My husband was having a moment this weekend (okay, it was more than a moment). For
days I asked what was going on, if he was feeling all right. I got little to no response or outright
aggression. As I was ready for bed and on my way Sunday night, he announced he was bored
with his life. I heard this as a criticism of me and our life.

My first reaction was to fly across the room and murder him. Was he seriously saying that all of
the work I was doing was not enough?

Instead, and only because I was too tired to fight, I calmly asked if he wanted to clarify what
precisely was upsetting him. He unpacked how he was feeling. Work was frustrating him, our
finances tiring, intimacy lacking, and he felt like everything had become about our son.

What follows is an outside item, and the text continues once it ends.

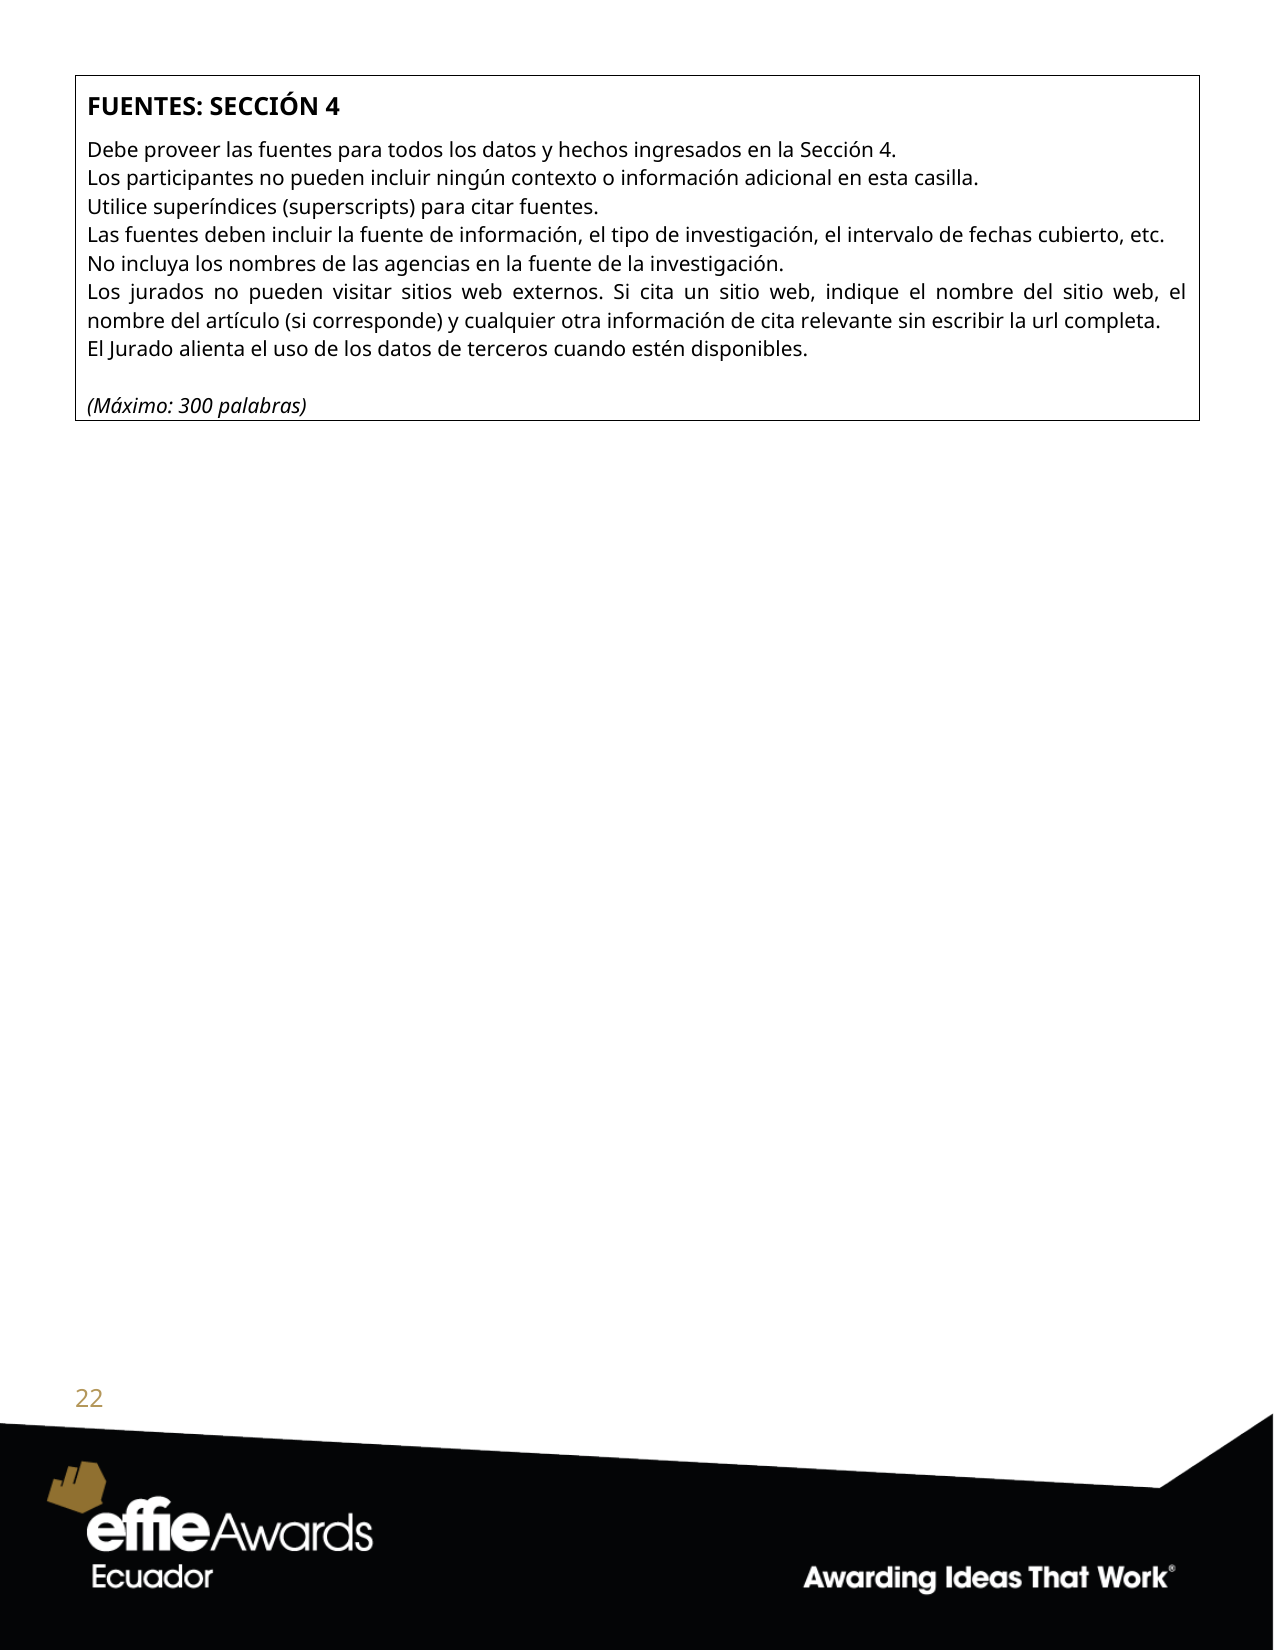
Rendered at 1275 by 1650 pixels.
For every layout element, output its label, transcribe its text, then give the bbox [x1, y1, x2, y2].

Still feeling defensive, I thought to myself, I get up at the crack of dawn, often after being up
multiple times over the night with J-man, while he soundly sleeps on the couch. I creep out of
the house and to the office in order to get in enough hours to get out by 6:00 or 6:30 p.m. Home
to make dinner. Clean-up is his job. That’s my “free time” when I play a bit with J-man before
I do the bath and bedtime routine. By the time I’m done putting him to sleep (usually well after
10 p.m. and sometimes 11 p.m.), I just want to go to bed. On most nights instead I come back
down so we can visit and unpack the day. What more could I do? Mounds of laundry, grocery
shopping, organizing and paying the household bills? Oh wait, I already do that.

By this point I was totally lacking sympathy. He was still talking about all of the things he’s
doing. They are all true.

He does get J-man up in the morning and he does the drive to daycare, toast in hand. As you
can imagine J-man’s never eager to wake, so organizing him in the morning is exhausting. Most
of the time my husband also does pick-up at daycare and gets me on the way home. His play
time is while I cook, and J-man’s usually a handful. He’s hungry, tired, and in desperate need of
some mama time. The truth is neither of us have much time that isn’t occupied with chores and
J-man care, and we both lack sleep (arguably l lack the most sleep).

Thus my second reaction: he is right about us not having enough me or we time. He is right
that our finances are frustrating. Thus my new job, which just compounded the lack of sleep
and lack of me/we time. We lack exercise, and often healthy food choices are abandoned for
convenience. We could really use some help with organizing everything that needs to be done
in our lives.

So I did what I could. Told him that I have my days of feeling the same and that I’m sorry that
things are tough. I gave him a big hug and said it’s almost the holidays and we could both use
a break. I gave him a kiss, ignored his comment about not thinking he could ever do the “baby
thing” again, and told him it could only get better.

Lesson learned? Sometimes it’s good to be too tired to fight. To listen, to sympathize, and to
let your partner vent without taking it personally (I know, hard unless you are too tired to fight). Parenting is hard and so is life.